▶ _PROBLEM TO WORK ON_
Only one stretch of the records below is wanted: the lines from the one holding "- PaCO2 < 45" through the one holding "- <105: 78% successful". Return it exactly, both ends included.

Records from a dataset
================================
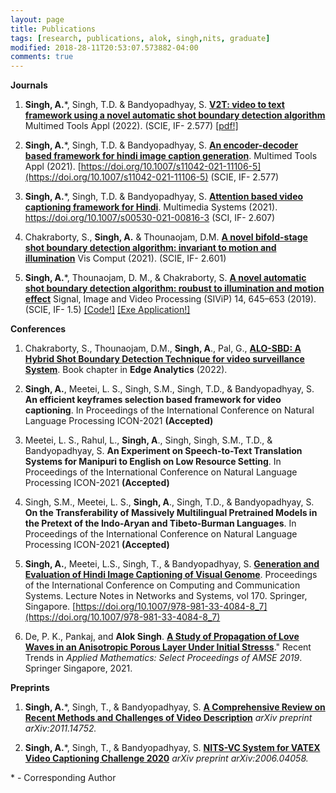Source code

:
 ```yaml
---
layout: page
title: Publications 
tags: [research, publications, alok, singh,nits, graduate]
modified: 2018-28-11T20:53:07.573882-04:00
comments: true
---
```



**Journals**


1. **Singh, A.**\*, Singh, T.D. & Bandyopadhyay, S. **[V2T: video to text framework using a novel automatic shot boundary detection algorithm](https://doi.org/10.1007/s11042-022-12343-y)** Multimed Tools Appl (2022). (SCIE, IF- 2.577) [[pdf!]](https://rdcu.be/cIt2T)

2. **Singh, A.**\*, Singh, T.D. & Bandyopadhyay, S. **[An encoder-decoder based framework for hindi image caption generation](https://doi.org/10.1007/s11042-021-11106-5)**. Multimed Tools Appl (2021). [https://doi.org/10.1007/s11042-021-11106-5](https://doi.org/10.1007/s11042-021-11106-5) (SCIE, IF- 2.577)

3. **Singh, A.**\*, Singh, T.D. & Bandyopadhyay, S. **[Attention based video captioning framework for Hindi](https://doi.org/10.1007/s00530-021-00816-3)**. Multimedia Systems (2021).  https://doi.org/10.1007/s00530-021-00816-3 (SCI, IF- 2.607)

4.  Chakraborty, S., **Singh, A.** & Thounaojam, D.M. **[A novel bifold-stage shot boundary detection algorithm: invariant to motion and illumination](https://doi.org/10.1007/s00371-020-02027-9)** Vis Comput (2021). (SCIE, IF- 2.601) 
 
5. **Singh, A.**\*, Thounaojam, D. M., & Chakraborty, S. **[A novel automatic shot boundary detection algorithm: roubust to illumination and motion effect]( https://doi.org/10.1007/s11760-019-01593-3)** Signal, Image and Video Processing (SIViP) 14, 645–653 (2019). (SCIE, IF- 1.5) <a href="https://github.com/alokssingh/Temporal-segmentation-Shot-boundary">[Code!]</a> [[Exe Application!]](https://drive.google.com/file/d/1rMEBelkQYV5CfqxUi-ytUKV4JU6zBlMv/view?usp=sharing)




**Conferences**

1. Chakraborty, S., Thounaojam, D.M., **Singh, A**., Pal, G., **[ALO-SBD: A Hybrid Shot Boundary Detection Technique for video surveillance System](https://doi.org/10.1007/978-981-19-0019-8_51)**. Book chapter in **Edge Analytics** (2022). 

2.  **Singh, A.**, Meetei, L. S., Singh, S.M., Singh, T.D., & Bandyopadhyay, S. **An efficient keyframes selection based framework for video captioning**. In Proceedings of the International Conference on Natural Language Processing ICON-2021 **(Accepted)**  

3. Meetei, L. S., Rahul, L.,  **Singh, A**., Singh, Singh, S.M., T.D., & Bandyopadhyay, S. **An Experiment on Speech-to-Text Translation Systems for Manipuri to English on Low Resource Setting**. In Proceedings of the International Conference on Natural Language Processing ICON-2021 **(Accepted)**

4. Singh, S.M., Meetei, L. S., **Singh, A**., Singh, T.D., & Bandyopadhyay, S. **On the Transferability of Massively Multilingual Pretrained Models in the Pretext of the Indo-Aryan and Tibeto-Burman Languages**. In Proceedings of the International Conference on Natural Language Processing ICON-2021 **(Accepted)**

5. **Singh, A.**, Meetei, L.S.,  Singh, T., & Bandyopadhyay, S. **[Generation and Evaluation of Hindi Image Captioning of Visual Genome](https://doi.org/10.1007/978-981-33-4084-8_7)**. Proceedings of the International Conference on Computing and Communication Systems. Lecture Notes in Networks and Systems, vol 170. Springer, Singapore. [https://doi.org/10.1007/978-981-33-4084-8_7](https://doi.org/10.1007/978-981-33-4084-8_7)

6. De, P. K., Pankaj, and **Alok Singh**. **[A Study of Propagation of Love Waves in an Anisotropic Porous Layer Under Initial Stresss](https://link.springer.com/chapter/10.1007%2F978-981-15-9817-3_19)**." Recent Trends in *Applied Mathematics: Select Proceedings of AMSE 2019*. Springer Singapore, 2021.





    
    
    
**Preprints**

1. **Singh, A.**\*, Singh, T., & Bandyopadhyay, S. **[A Comprehensive Review on Recent Methods and Challenges of Video Description](https://www.researchgate.net/publication/346511130_A_Comprehensive_Review_on_Recent_Methods_and_Challenges_of_Video_Description)** *arXiv preprint arXiv:2011.14752.*   

2. **Singh, A.**\*, Singh, T., & Bandyopadhyay, S. **[NITS-VC System for VATEX Video Captioning Challenge 2020](https://www.researchgate.net/publication/342026509_NITS-VC_System_for_VATEX_Video_Captioning_Challenge_2020)** *arXiv preprint arXiv:2006.04058.*  



\* - Corresponding Author
 

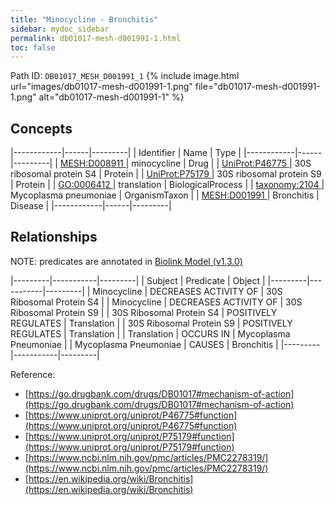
 ```yaml
---
title: "Minocycline - Bronchitis"
sidebar: mydoc_sidebar
permalink: db01017-mesh-d001991-1.html
toc: false 
---
```



Path ID: `DB01017_MESH_D001991_1`
{% include image.html url="images/db01017-mesh-d001991-1.png" file="db01017-mesh-d001991-1.png" alt="db01017-mesh-d001991-1" %}

## Concepts

|------------|------|---------|
| Identifier | Name | Type    |
|------------|------|---------|
| <a href="https://identifiers.org/MESH:D008911">MESH:D008911 </a> | minocycline | Drug |
| <a href="https://identifiers.org/UniProt:P46775">UniProt:P46775 </a> | 30S ribosomal protein S4 | Protein |
| <a href="https://identifiers.org/UniProt:P75179">UniProt:P75179 </a> | 30S ribosomal protein S9 | Protein |
| <a href="https://identifiers.org/GO:0006412">GO:0006412 </a> | translation | BiologicalProcess |
| <a href="https://identifiers.org/taxonomy:2104">taxonomy:2104 </a> | Mycoplasma pneumoniae | OrganismTaxon |
| <a href="https://identifiers.org/MESH:D001991">MESH:D001991 </a> | Bronchitis | Disease |
|------------|------|---------|

## Relationships


NOTE: predicates are annotated in <a href="https://github.com/biolink/biolink-model/releases/tag/v1.3.0">Biolink Model (v1.3.0)</a>

|---------|-----------|---------|
| Subject | Predicate | Object  |
|---------|-----------|---------|
| Minocycline | DECREASES ACTIVITY OF | 30S Ribosomal Protein S4 |
| Minocycline | DECREASES ACTIVITY OF | 30S Ribosomal Protein S9 |
| 30S Ribosomal Protein S4 | POSITIVELY REGULATES | Translation |
| 30S Ribosomal Protein S9 | POSITIVELY REGULATES | Translation |
| Translation | OCCURS IN | Mycoplasma Pneumoniae |
| Mycoplasma Pneumoniae | CAUSES | Bronchitis |
|---------|-----------|---------|

Reference: 
  - [https://go.drugbank.com/drugs/DB01017#mechanism-of-action](https://go.drugbank.com/drugs/DB01017#mechanism-of-action)
  - [https://www.uniprot.org/uniprot/P46775#function](https://www.uniprot.org/uniprot/P46775#function)
  - [https://www.uniprot.org/uniprot/P75179#function](https://www.uniprot.org/uniprot/P75179#function)
  - [https://www.ncbi.nlm.nih.gov/pmc/articles/PMC2278319/](https://www.ncbi.nlm.nih.gov/pmc/articles/PMC2278319/)
  - [https://en.wikipedia.org/wiki/Bronchitis](https://en.wikipedia.org/wiki/Bronchitis)
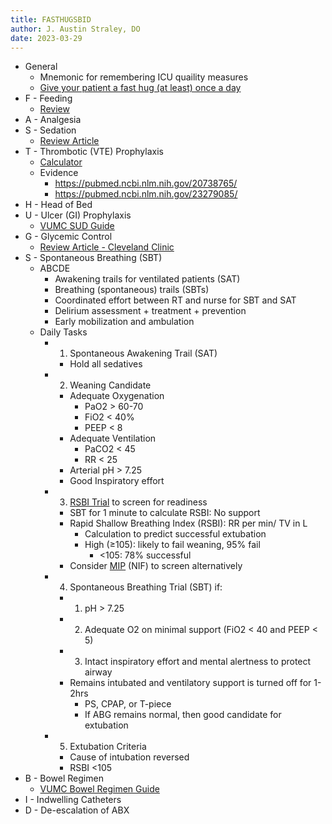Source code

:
 ```yaml
---
title: FASTHUGSBID
author: J. Austin Straley, DO
date: 2023-03-29
---
```


- General
	- Mnemonic for remembering ICU quaility measures
	- [Give your patient a fast hug (at least) once a day][1]
- F - Feeding
	- [Review][2]
- A - Analgesia
- S - Sedation
	- [Review Article][3]
- T - Thrombotic (VTE) Prophylaxis
	- [Calculator][4]
	- Evidence
		- https://pubmed.ncbi.nlm.nih.gov/20738765/
		- https://pubmed.ncbi.nlm.nih.gov/23279085/
- H - Head of Bed
- U - Ulcer (GI) Prophylaxis
	- [VUMC SUD Guide][5]
- G - Glycemic Control
	- [Review Article - Cleveland Clinic][6]
- S - Spontaneous Breathing (SBT)
	- ABCDE
		- Awakening trails for ventilated patients (SAT)
		- Breathing (spontaneous) trails (SBTs)
		- Coordinated effort between RT and nurse for SBT and SAT
		- Delirium assessment + treatment + prevention
		- Early mobilization and ambulation
	- Daily Tasks
		- 1) Spontaneous Awakening Trail (SAT)
			- Hold all sedatives
		- 2) Weaning Candidate
			- Adequate Oxygenation
				- PaO2 > 60-70
				- FiO2 < 40%
				- PEEP < 8
			- Adequate Ventilation
				- PaCO2 < 45
				- RR < 25
			- Arterial pH > 7.25
			- Good Inspiratory effort
		- 3) [RSBI Trial][7] to screen for readiness
			- SBT for 1 minute to calculate RSBI: No support
			- Rapid Shallow Breathing Index (RSBI): RR per min/ TV in L
				- Calculation to predict successful extubation
				- High (≥105): likely to fail weaning, 95% fail
					- <105: 78% successful
			- Consider [MIP][8] (NIF) to screen alternatively
		- 4) Spontaneous Breathing Trial (SBT) if:
			- 1) pH > 7.25
			- 2) Adequate O2 on minimal support (FiO2 < 40 and PEEP < 5)
			- 3) Intact inspiratory effort and mental alertness to protect airway
			- Remains intubated and ventilatory support is turned off for 1-2hrs
				- PS, CPAP, or T-piece
				- If ABG remains normal, then good candidate for extubation
		- 5) Extubation Criteria
			- Cause of intubation reversed
			- RSBI <105
- B - Bowel Regimen
	- [VUMC Bowel Regimen Guide][9]
- I - Indwelling Catheters
- D - De-escalation of ABX

[1]: https://journals.lww.com/ccmjournal/Abstract/2005/06000/Give_your_patient_a_fast_hug__at_least__once_a.5.aspx
[2]: https://emcrit.org/ibcc/food/
[3]: https://www.ncbi.nlm.nih.gov/pmc/articles/PMC8065316/
[4]: https://www.mdcalc.com/calc/2023/padua-prediction-score-risk-vte
[5]: https://www.vumc.org/trauma-and-scc/sites/default/files/public_files/Protocols/Stress%20Ulcer%20Prophylaxis%20PMG%202020.pdf
[6]: https://www.ccjm.org/content/ccjom/89/4/191.full.pdf
[7]: https://www.mdcalc.com/calc/3999/rapid-shallow-breathing-index-rsbi
[8]: https://pubmed.ncbi.nlm.nih.gov/26834339/
[9]: https://www.vumc.org/trauma-and-scc/sites/vumc.org.trauma-and-scc/files/public_files/Protocols/TraumaBowelReg3.pdf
================================
▶ _EXPECTED ANSWER_
				- PaCO2 < 45
				- RR < 25
			- Arterial pH > 7.25
			- Good Inspiratory effort
		- 3) [RSBI Trial][7] to screen for readiness
			- SBT for 1 minute to calculate RSBI: No support
			- Rapid Shallow Breathing Index (RSBI): RR per min/ TV in L
				- Calculation to predict successful extubation
				- High (≥105): likely to fail weaning, 95% fail
					- <105: 78% successful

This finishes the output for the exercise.